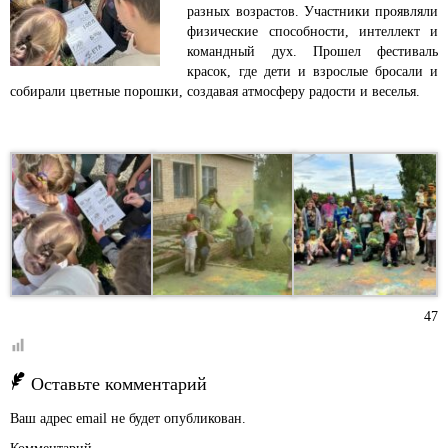
разных возрастов. Участники проявляли
физические способности, интеллект и
командный дух. Прошел фестиваль
красок, где дети и взрослые бросали и
собирали цветные порошки, создавая атмосферу радости и веселья.
47
Оставьте комментарий
Ваш адрес email не будет опубликован.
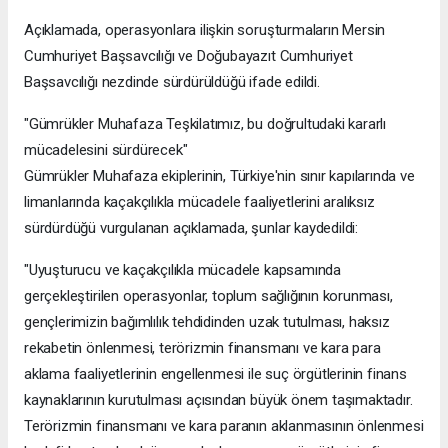
Açıklamada, operasyonlara ilişkin soruşturmaların Mersin
Cumhuriyet Başsavcılığı ve Doğubayazıt Cumhuriyet
Başsavcılığı nezdinde sürdürüldüğü ifade edildi.
"Gümrükler Muhafaza Teşkilatımız, bu doğrultudaki kararlı
mücadelesini sürdürecek"
Gümrükler Muhafaza ekiplerinin, Türkiye'nin sınır kapılarında ve
limanlarında kaçakçılıkla mücadele faaliyetlerini aralıksız
sürdürdüğü vurgulanan açıklamada, şunlar kaydedildi:
"Uyuşturucu ve kaçakçılıkla mücadele kapsamında
gerçekleştirilen operasyonlar, toplum sağlığının korunması,
gençlerimizin bağımlılık tehdidinden uzak tutulması, haksız
rekabetin önlenmesi, terörizmin finansmanı ve kara para
aklama faaliyetlerinin engellenmesi ile suç örgütlerinin finans
kaynaklarının kurutulması açısından büyük önem taşımaktadır.
Terörizmin finansmanı ve kara paranın aklanmasının önlenmesi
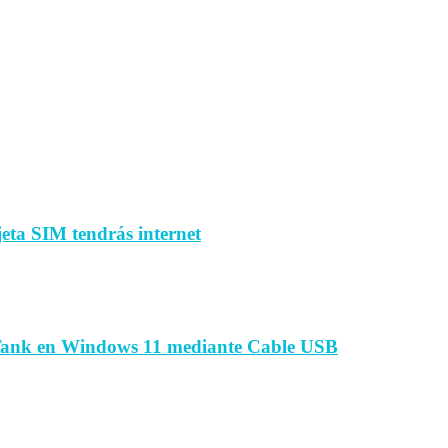
jeta SIM tendrás internet
Tank en Windows 11 mediante Cable USB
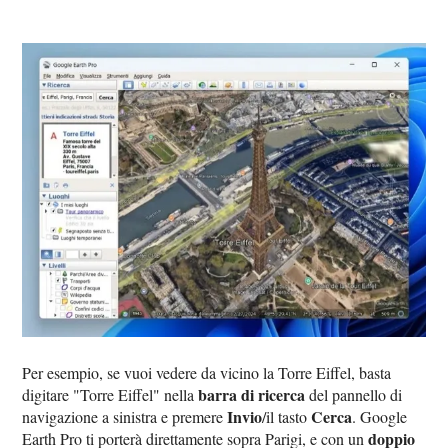
Per esempio, se vuoi vedere da vicino la Torre Eiffel, basta
barra di ricerca
digitare "Torre Eiffel" nella
del pannello di
Invio
Cerca
navigazione a sinistra e premere
/il tasto
. Google
doppio
Earth Pro ti porterà direttamente sopra Parigi, e con un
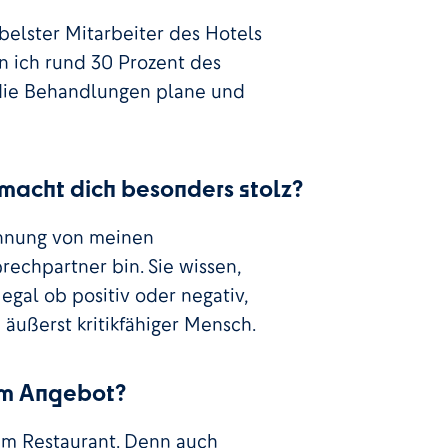
ibelster Mitarbeiter des Hotels
in ich rund 30 Prozent des
, die Behandlungen plane und
macht dich besonders stolz?
ennung von meinen
echpartner bin. Sie wissen,
 egal ob positiv oder negativ,
 äußerst kritikfähiger Mensch.
rem Angebot?
em Restaurant. Denn auch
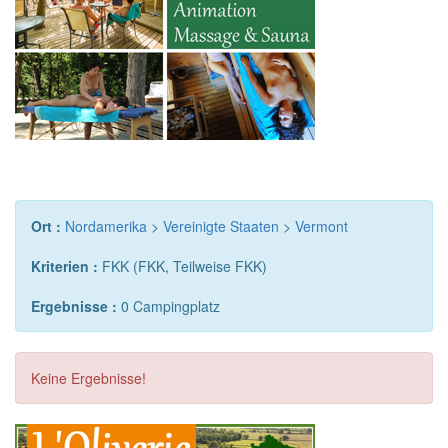
Ort :
Nordamerika
>
Vereinigte Staaten
>
Vermont
Kriterien :
FKK (FKK, Teilweise FKK)
Ergebnisse :
0 Campingplatz
Keine Ergebnisse!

+ + + + + + +

**ABOUT THIS TASK**
Report how many lines above contain the string "Başsavcılığı". Please write the number only.

**PROBLEM SOLUTION**
2